Expert evidence led the court to find that noise levels from the school, with or without the AWPA, were sufficient to cause moderate annoyance.
But..
i) the construction of the AWPA was ordinary user of the land (suburban area with schools).
ii) Convenience (at least within school hours) was established, Use outside school hours was not necessary and only considered the financial interests of the school. But that use had stopped.
This analysis leads me to the following conclusions as far as the claim is nuisance is concerned:
(a) The installation and use of the AWPA does not per se give rise to actionable nuisance.
(b) Having regard to all the circumstances, the use of the AWPA by third parties outside of school hours was not done ‘conveniently’ and was therefore a nuisance to that extent.
(c) Similarly, the frequent projection of balls over the boundary from the AWPA was a nuisance.
(d) The mitigations put in place in July 2022 were such as to prevent a further actionable nuisance from arising. The occasional ball over the fence since that time (something common to many gardens), whilst annoying, is not at a sufficient level to be a substantial interference with the Claimant’s use and enjoyment of St Anns.
(e) In my judgment, use by children attending the Primary Phase during school hours (including any pre-school or after school provision) does not give rise to an actionable nuisance, provided that the net over the AWPA is maintained. There can also in my judgment be no objection to the use by the school of the area presently fenced off behind the AWPA for structured activities such as natural history lessons. Indeed, if a net was erected to prevent balls (and other objects) from crossing the boundary fence, I cannot necessarily see that there could be any real objection to opening this area up altogether.
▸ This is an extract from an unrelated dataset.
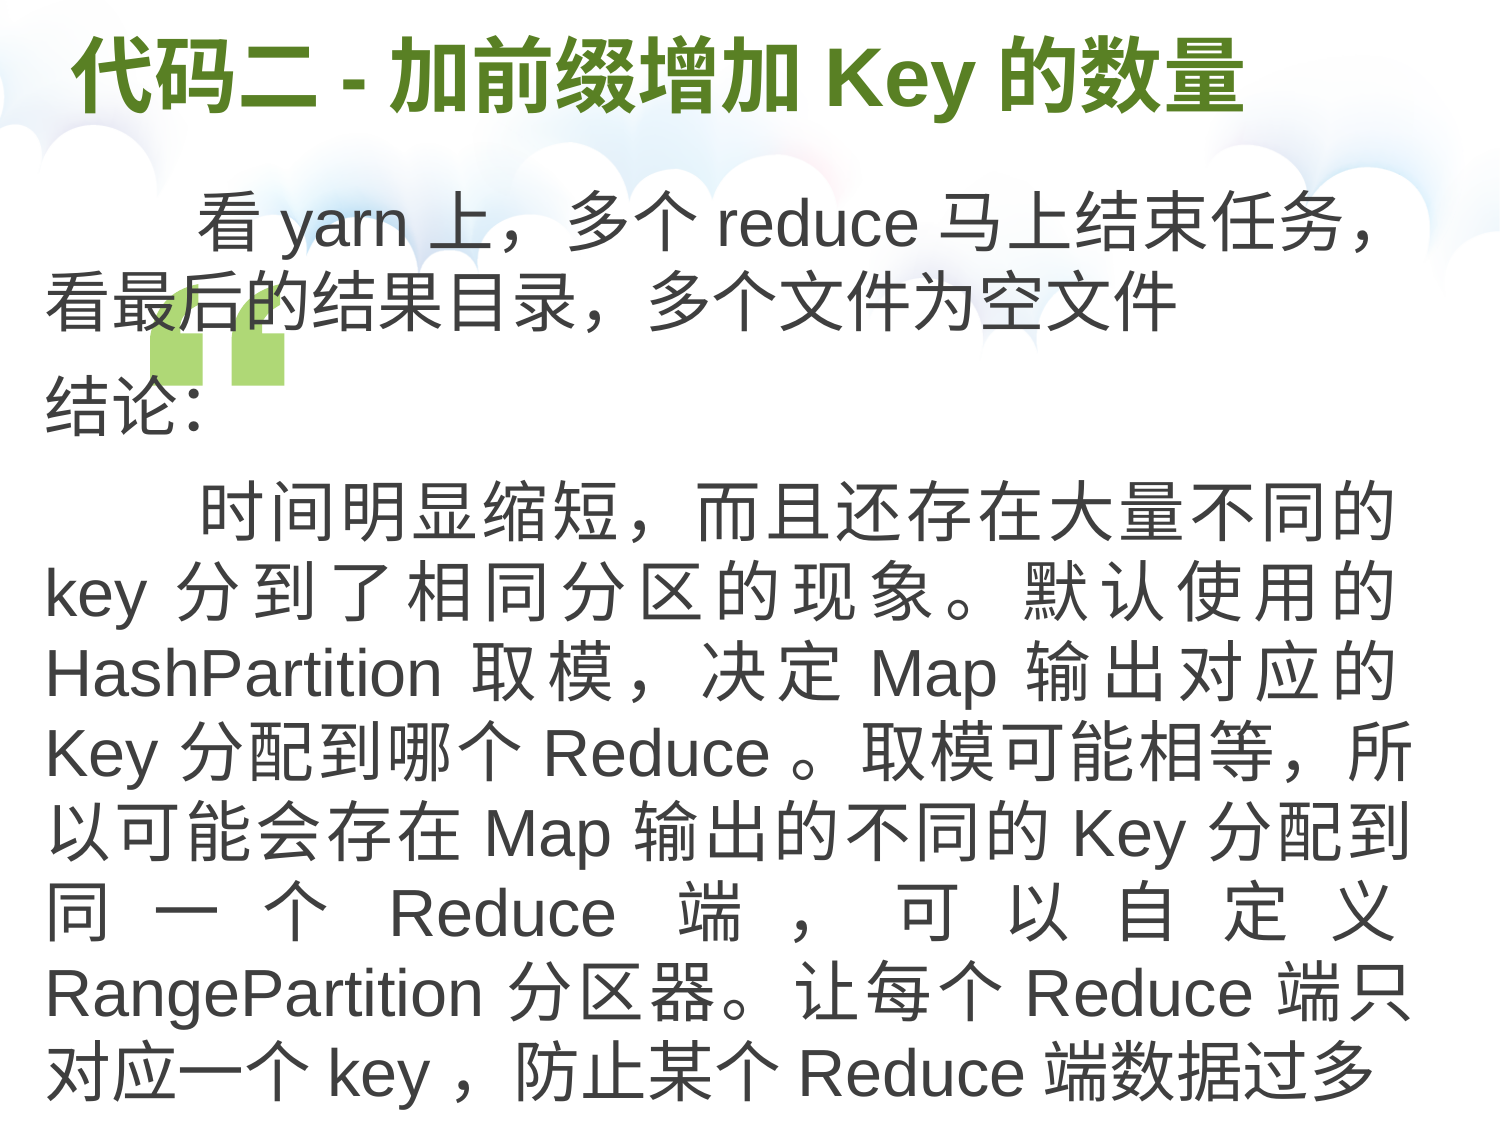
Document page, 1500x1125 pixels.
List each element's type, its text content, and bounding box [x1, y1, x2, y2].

No injunction was made. General damages for footballs into the garden were assessed at £1,000 for 10 months in 2021/22. This looks like an expensive exercise for Mr & Mrs B with only £1,000 to show over the mitigation measure already agreed and implemented by the school. But the early use by the school (out of hours income generation) was also done without regard to the school’s neighbours.
Re: Grijn v Grijn – why would 6 weeks notice to quit be potentially insufficient for a single person of apparently considerable financial means with a bare licence?
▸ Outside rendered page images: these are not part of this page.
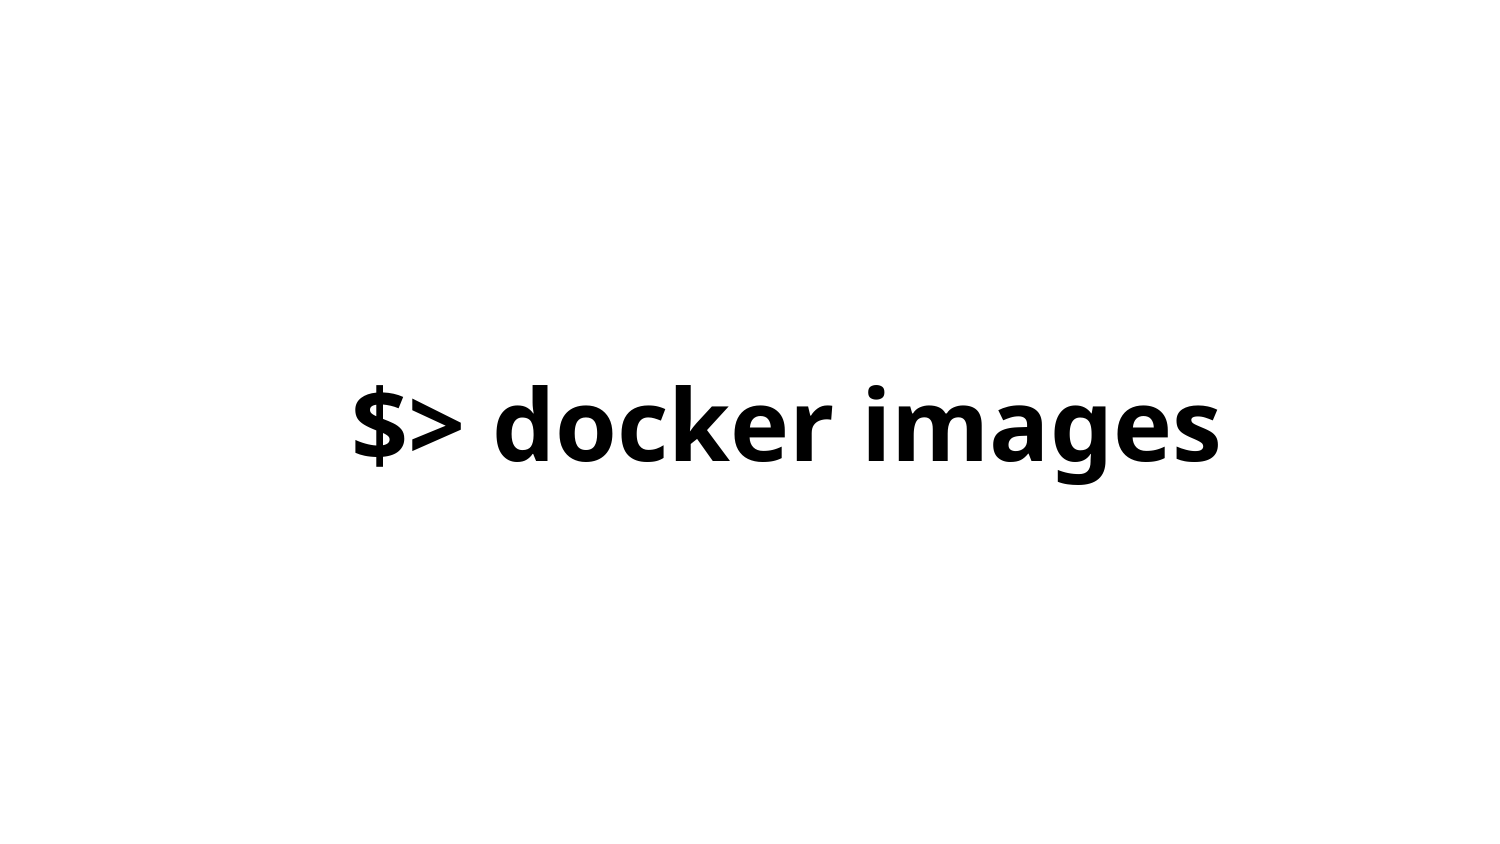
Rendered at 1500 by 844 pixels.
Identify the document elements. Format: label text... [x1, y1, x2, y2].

title $> docker images [51, 346, 1449, 498]
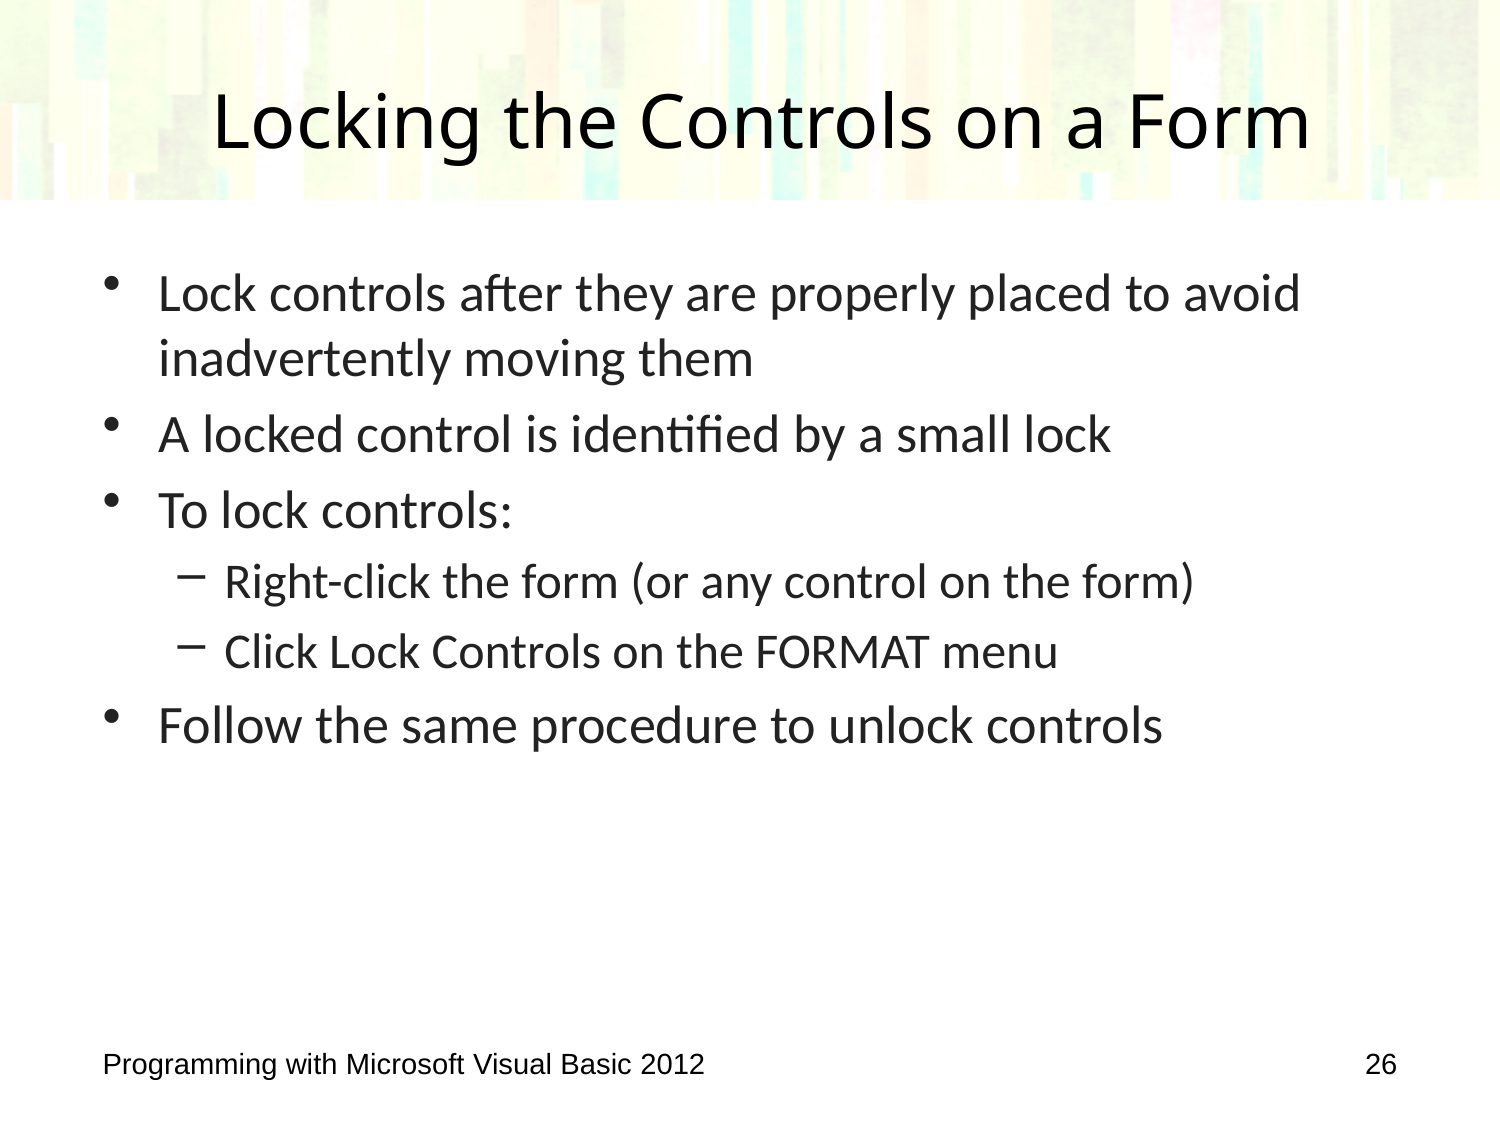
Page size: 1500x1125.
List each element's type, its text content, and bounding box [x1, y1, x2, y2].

list Lock controls after they are properly placed to avoid inadvertently moving them A locked control is identified by a small lock To lock controls: Right-click the form (or any control on the form) Click Lock Controls on the FORMAT menu Follow the same procedure to unlock controls [87, 249, 1413, 1026]
title Locking the Controls on a Form [99, 24, 1425, 213]
slide_number 26 [1074, 1037, 1413, 1101]
footer Programming with Microsoft Visual Basic 2012 [87, 1037, 1051, 1101]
Not clear, I think on the basis that he had lived there for over 20 years.
Pearton v Betterton Duplex Ltd: surely this is dealt with in the Renters’ Rights Bill (RRB), currently s103(2)(a) by replacing “during” with “in respect of”?
Payment outside the rental period was also a problem in Kowalek v. Hassanein Limited [2021] UKUT 143 (LC) where arrears were cleared after the rental had finished
Yes, the RRB should fix it. And Pearton was based on Kowalek.
.. In other words, if the law doesn’t suit One side of a dispute adequate to their particular desires, it should be changed. !
No, where the wording of the law does not meet its clear intent and purpose (and the RRB will fix this particular oddity).
It is unfortunate (especially given this was a former licence rather than a former tenancy) that the opportunity was not taken to resolve the Wardle v Cooper / Axnoller v Brake issue. Although neither case is referenced, Master Bowles thinking is aligned to that of Lewison LJ in Brake.
It does beg the question: if s.3 does not create a cause of action in trespass and does not give rise to a claim for breach of statutory duty, what is the point of s.3? At most, you might get a quia timet injunction to prevent your former landlord from exercising a self-help remedy if you had evidence that he or she was about to do so. Would it get a former licensee re-admitted to the premises?
Agreed that this is all very unsatisfactory. I would think re-admission would be a possibility for a licensee, qua ‘unlawful act’, but s.3 does look rather pointless from some angles.